Text data extracted from pages
----------------

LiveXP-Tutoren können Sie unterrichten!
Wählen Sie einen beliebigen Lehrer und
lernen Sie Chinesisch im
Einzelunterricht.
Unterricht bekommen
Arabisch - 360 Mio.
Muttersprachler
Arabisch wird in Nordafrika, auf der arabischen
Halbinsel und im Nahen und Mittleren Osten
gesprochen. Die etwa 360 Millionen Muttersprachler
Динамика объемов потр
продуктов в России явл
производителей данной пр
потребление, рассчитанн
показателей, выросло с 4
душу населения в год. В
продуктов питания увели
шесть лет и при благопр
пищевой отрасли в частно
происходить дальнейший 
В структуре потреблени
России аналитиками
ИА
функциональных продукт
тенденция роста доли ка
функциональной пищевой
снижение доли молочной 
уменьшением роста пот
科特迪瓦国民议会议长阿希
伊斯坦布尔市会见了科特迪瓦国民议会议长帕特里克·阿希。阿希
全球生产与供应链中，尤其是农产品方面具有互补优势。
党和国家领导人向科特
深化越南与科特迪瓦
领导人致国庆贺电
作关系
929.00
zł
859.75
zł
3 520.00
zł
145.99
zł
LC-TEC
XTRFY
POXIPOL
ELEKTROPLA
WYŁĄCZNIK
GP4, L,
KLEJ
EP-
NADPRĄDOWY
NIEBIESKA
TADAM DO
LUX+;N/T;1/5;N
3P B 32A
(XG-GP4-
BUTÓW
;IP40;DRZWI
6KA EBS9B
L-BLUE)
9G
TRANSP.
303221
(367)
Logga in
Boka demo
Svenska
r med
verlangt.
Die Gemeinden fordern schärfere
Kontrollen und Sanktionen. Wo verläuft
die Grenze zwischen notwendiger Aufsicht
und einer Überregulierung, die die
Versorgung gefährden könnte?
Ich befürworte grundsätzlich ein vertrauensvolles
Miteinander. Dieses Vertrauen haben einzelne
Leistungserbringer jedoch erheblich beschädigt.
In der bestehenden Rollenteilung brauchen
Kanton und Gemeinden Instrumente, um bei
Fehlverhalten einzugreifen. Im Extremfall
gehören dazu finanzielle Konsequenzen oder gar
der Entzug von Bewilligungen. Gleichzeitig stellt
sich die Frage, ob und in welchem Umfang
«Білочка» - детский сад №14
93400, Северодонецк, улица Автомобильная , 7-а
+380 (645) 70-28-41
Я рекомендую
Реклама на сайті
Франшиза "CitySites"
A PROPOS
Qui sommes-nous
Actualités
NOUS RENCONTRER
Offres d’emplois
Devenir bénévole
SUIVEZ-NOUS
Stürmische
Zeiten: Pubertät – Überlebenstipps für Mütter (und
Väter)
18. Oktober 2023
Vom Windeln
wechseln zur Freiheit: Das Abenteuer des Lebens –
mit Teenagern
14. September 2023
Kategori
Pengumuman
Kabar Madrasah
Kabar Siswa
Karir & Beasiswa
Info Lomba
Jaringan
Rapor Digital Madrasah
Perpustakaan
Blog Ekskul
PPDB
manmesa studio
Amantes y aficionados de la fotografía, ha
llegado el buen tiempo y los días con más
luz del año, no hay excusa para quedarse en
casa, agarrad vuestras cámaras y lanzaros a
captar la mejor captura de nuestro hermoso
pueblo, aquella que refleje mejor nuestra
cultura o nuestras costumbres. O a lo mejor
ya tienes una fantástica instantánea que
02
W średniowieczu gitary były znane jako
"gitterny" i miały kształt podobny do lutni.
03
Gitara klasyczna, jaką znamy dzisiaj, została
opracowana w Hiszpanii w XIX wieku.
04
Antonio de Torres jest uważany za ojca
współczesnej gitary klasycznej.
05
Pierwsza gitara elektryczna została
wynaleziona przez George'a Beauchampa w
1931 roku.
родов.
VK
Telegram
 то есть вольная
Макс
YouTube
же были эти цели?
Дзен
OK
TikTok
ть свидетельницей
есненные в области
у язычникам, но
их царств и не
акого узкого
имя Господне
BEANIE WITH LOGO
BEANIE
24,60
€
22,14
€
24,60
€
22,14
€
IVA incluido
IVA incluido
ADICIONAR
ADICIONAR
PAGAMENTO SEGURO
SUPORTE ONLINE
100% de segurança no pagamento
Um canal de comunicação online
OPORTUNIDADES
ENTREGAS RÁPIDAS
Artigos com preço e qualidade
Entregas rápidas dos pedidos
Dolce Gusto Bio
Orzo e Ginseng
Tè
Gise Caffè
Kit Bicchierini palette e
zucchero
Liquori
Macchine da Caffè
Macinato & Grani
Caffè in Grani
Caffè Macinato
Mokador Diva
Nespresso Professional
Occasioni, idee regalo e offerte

----------------

Reproduce the rows above word for word, from the start of the rows through the line that contains "Halbinsel und im Nahen und Mittleren Osten", including both ends.

■ **Exercise output**
LiveXP-Tutoren können Sie unterrichten!
Wählen Sie einen beliebigen Lehrer und
lernen Sie Chinesisch im
Einzelunterricht.
Unterricht bekommen
Arabisch - 360 Mio.
Muttersprachler
Arabisch wird in Nordafrika, auf der arabischen
Halbinsel und im Nahen und Mittleren Osten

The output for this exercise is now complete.